The Peruvian political system is of an attenuated presidentialism, but despite this the head of state is the heart of power. Such ups and downs only increase the mistrust of broad social sectors who perceive that politics, more than not solving their lives, complicate it.
Castillo’s victory – a curious mixture of socioeconomic progressivism and social conservatism – over Keiko Fujimori was produced by just over 44 thousand votes, something that produced a bitter dispute after the scrutiny and which, given recent history, augured strong shocks. Fear is not stupid.

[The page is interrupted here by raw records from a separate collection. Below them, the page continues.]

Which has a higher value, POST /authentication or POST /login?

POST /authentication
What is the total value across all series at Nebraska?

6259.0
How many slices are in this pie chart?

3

The story of the ephemeral Castillo era cannot be fully told if the blundering judgment of the deposed president – a true makeshift – is not recorded, which included several scandals and having surrounded himself with unpresentable collaborators who came to make Nazi-like statements without flinching. But neither is justice done to the facts if it is not noted that Congress, as in the preceding five-year period, indulged in a frantic attitude of dismissal, which included, until the end, three vacancy motions for “permanent moral incapacity”. a legal device that, by dint of repetitions, is already becoming the new way of carrying out coups in Peru.
Perhaps fed up, perhaps confident in forces that he did not have, Castillo decided before the last motion to become an unexpected Alberto Fujimori, dissolving Congress 30 years after the president of sad memory had done so.

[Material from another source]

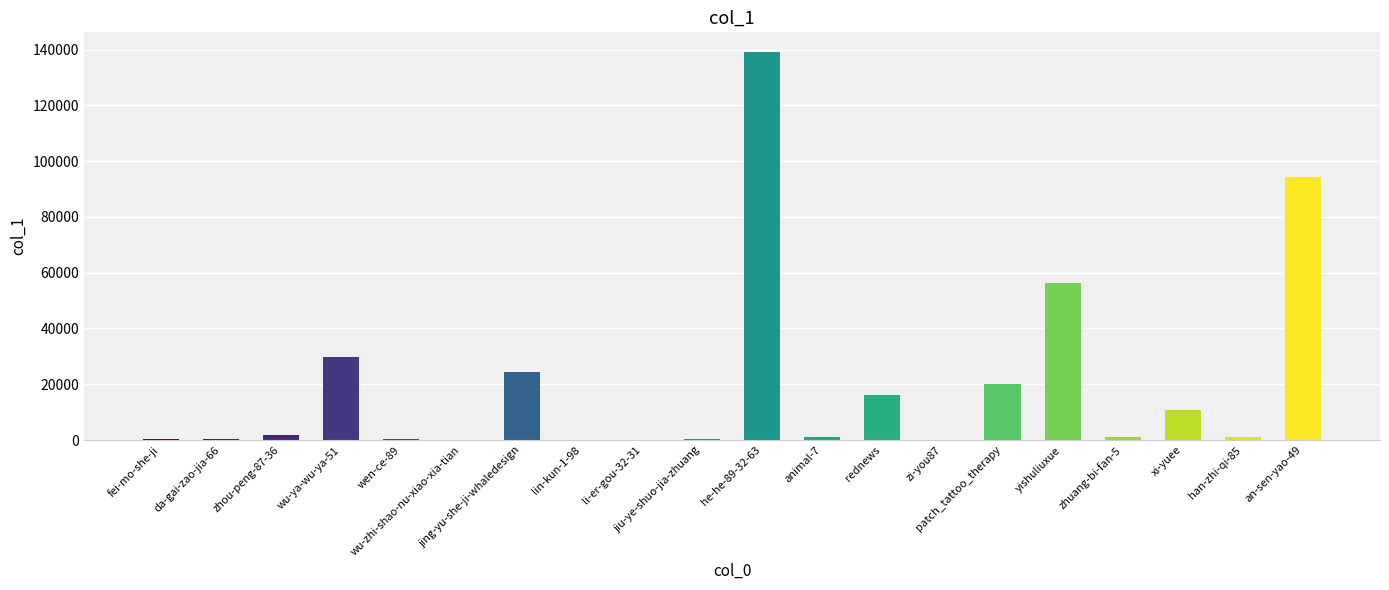

What is the maximum value shown in the chart?

139211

The problem is that it took that path without the necessary legal basis, that is, that Congress had previously censured or denied confidence in two Councils of Ministers. He wanted to carry out a self-coup, he miscalculated the military support and it ended badly. In the end, the third time was the charm.
It will now be up to whoever was his vice president, Dina Boluarte, to do something similar to governing, before the threatening gaze of a fragmented Congress, more unpopular than Castillo – 73% of the population rejects him – and devoted to permanent conspiracy. While millions of Peruvians are still waiting to receive their part of a macro bonanza that never finished taking them into account.
As is already known throughout the region, governing is one thing and having power is quite another. Boluarte, like so many before her, now looks at that bitter apprenticeship.